[PATCH 2/4] mm/mm_init: deferred_init_memmap: use a job per zone

Mike Rapoport posted 4 patches 1 month, 2 weeks ago
There is a newer version of this series
[PATCH 2/4] mm/mm_init: deferred_init_memmap: use a job per zone
Posted by Mike Rapoport 1 month, 2 weeks ago
From: "Mike Rapoport (Microsoft)" <rppt@kernel.org>

deferred_init_memmap() loops over free memory ranges and creates a
padata_mt_job for every free range that intersects with the zone being
initialized.

padata_do_multithreaded() then splits every such range to several chunks
and runs a thread that initializes struct pages in that chunk using
deferred_init_memmap_chunk(). The number of threads is limited by amount of
the CPUs on the node (or 1 for memoryless nodes).

Looping through free memory ranges is then repeated in
deferred_init_memmap_chunk() first to find the first range that should be
initialized and then to traverse the ranges until the end of the chunk is
reached.

Remove the loop over free memory regions in deferred_init_memmap() and pass
the entire zone to padata_do_multithreaded() so that it will be divided to
several chunks by the parallelization code.

Signed-off-by: Mike Rapoport (Microsoft) <rppt@kernel.org>
---
 mm/mm_init.c | 38 ++++++++++++++++----------------------
 1 file changed, 16 insertions(+), 22 deletions(-)
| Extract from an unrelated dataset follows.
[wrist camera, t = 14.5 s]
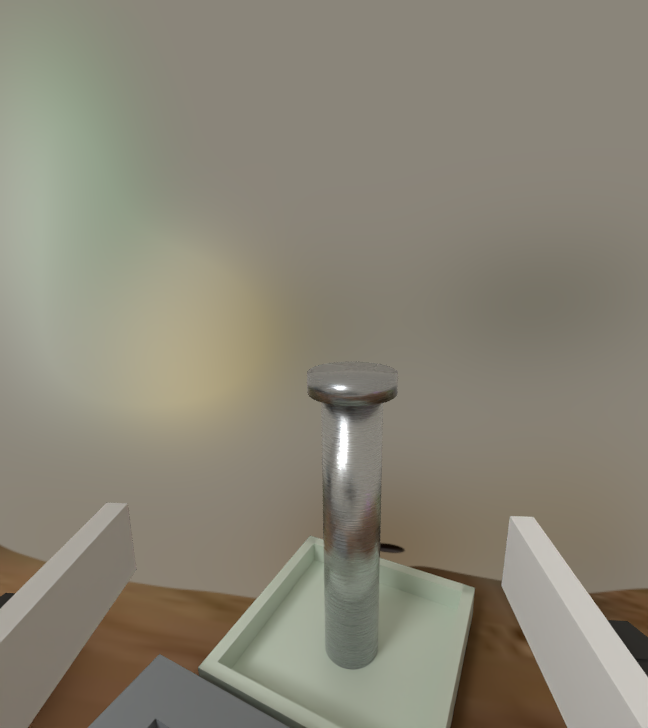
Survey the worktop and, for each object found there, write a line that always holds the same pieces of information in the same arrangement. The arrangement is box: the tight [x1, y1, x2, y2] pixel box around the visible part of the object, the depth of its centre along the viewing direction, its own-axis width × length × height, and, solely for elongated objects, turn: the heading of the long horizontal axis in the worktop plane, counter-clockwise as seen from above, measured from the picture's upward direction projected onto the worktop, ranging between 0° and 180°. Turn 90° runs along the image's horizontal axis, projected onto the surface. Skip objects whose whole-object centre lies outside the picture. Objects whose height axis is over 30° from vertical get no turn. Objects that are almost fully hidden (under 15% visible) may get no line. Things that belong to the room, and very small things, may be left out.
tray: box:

diff --git a/mm/mm_init.c b/mm/mm_init.c
index 81809b83814b..1ecfba98ddbe 100644
--- a/mm/mm_init.c
+++ b/mm/mm_init.c
@@ -2176,12 +2176,10 @@ static int __init deferred_init_memmap(void *data)
 {
 	pg_data_t *pgdat = data;
 	const struct cpumask *cpumask = cpumask_of_node(pgdat->node_id);
-	unsigned long spfn = 0, epfn = 0;
-	unsigned long first_init_pfn, flags;
+	int max_threads = deferred_page_init_max_threads(cpumask);
+	unsigned long first_init_pfn, last_pfn, flags;
 	unsigned long start = jiffies;
 	struct zone *zone;
-	int max_threads;
-	u64 i = 0;
 
 	/* Bind memory initialisation thread to a local node if possible */
 	if (!cpumask_empty(cpumask))
@@ -2209,24 +2207,20 @@ static int __init deferred_init_memmap(void *data)
 
 	/* Only the highest zone is deferred */
 	zone = pgdat->node_zones + pgdat->nr_zones - 1;
-
-	max_threads = deferred_page_init_max_threads(cpumask);
-
-	while (deferred_init_mem_pfn_range_in_zone(&i, zone, &spfn, &epfn, first_init_pfn)) {
-		first_init_pfn = ALIGN(epfn, PAGES_PER_SECTION);
-		struct padata_mt_job job = {
-			.thread_fn   = deferred_init_memmap_job,
-			.fn_arg      = zone,
-			.start       = spfn,
-			.size        = first_init_pfn - spfn,
-			.align       = PAGES_PER_SECTION,
-			.min_chunk   = PAGES_PER_SECTION,
-			.max_threads = max_threads,
-			.numa_aware  = false,
-		};
-
-		padata_do_multithreaded(&job);
-	}
+	last_pfn = SECTION_ALIGN_UP(zone_end_pfn(zone));
+
+	struct padata_mt_job job = {
+		.thread_fn   = deferred_init_memmap_job,
+		.fn_arg      = zone,
+		.start       = first_init_pfn,
+		.size        = last_pfn - first_init_pfn,
+		.align       = PAGES_PER_SECTION,
+		.min_chunk   = PAGES_PER_SECTION,
+		.max_threads = max_threads,
+		.numa_aware  = false,
+	};
+
+	padata_do_multithreaded(&job);
 
 	/* Sanity check that the next zone really is unpopulated */
 	WARN_ON(pgdat->nr_zones < MAX_NR_ZONES && populated_zone(++zone));
-- 
2.50.1
Re: [PATCH 2/4] mm/mm_init: deferred_init_memmap: use a job per zone
Posted by David Hildenbrand 1 month, 2 weeks ago
On 18.08.25 08:46, Mike Rapoport wrote:
> From: "Mike Rapoport (Microsoft)" <rppt@kernel.org>
> 
> deferred_init_memmap() loops over free memory ranges and creates a
> padata_mt_job for every free range that intersects with the zone being
> initialized.
> 
> padata_do_multithreaded() then splits every such range to several chunks
> and runs a thread that initializes struct pages in that chunk using
> deferred_init_memmap_chunk(). The number of threads is limited by amount of
> the CPUs on the node (or 1 for memoryless nodes).
> 
> Looping through free memory ranges is then repeated in
> deferred_init_memmap_chunk() first to find the first range that should be
> initialized and then to traverse the ranges until the end of the chunk is
> reached.
> 
> Remove the loop over free memory regions in deferred_init_memmap() and pass
> the entire zone to padata_do_multithreaded() so that it will be divided to
> several chunks by the parallelization code.
> 
> Signed-off-by: Mike Rapoport (Microsoft) <rppt@kernel.org>
> ---

Reviewed-by: David Hildenbrand <david@redhat.com>

-- 
Cheers

David / dhildenb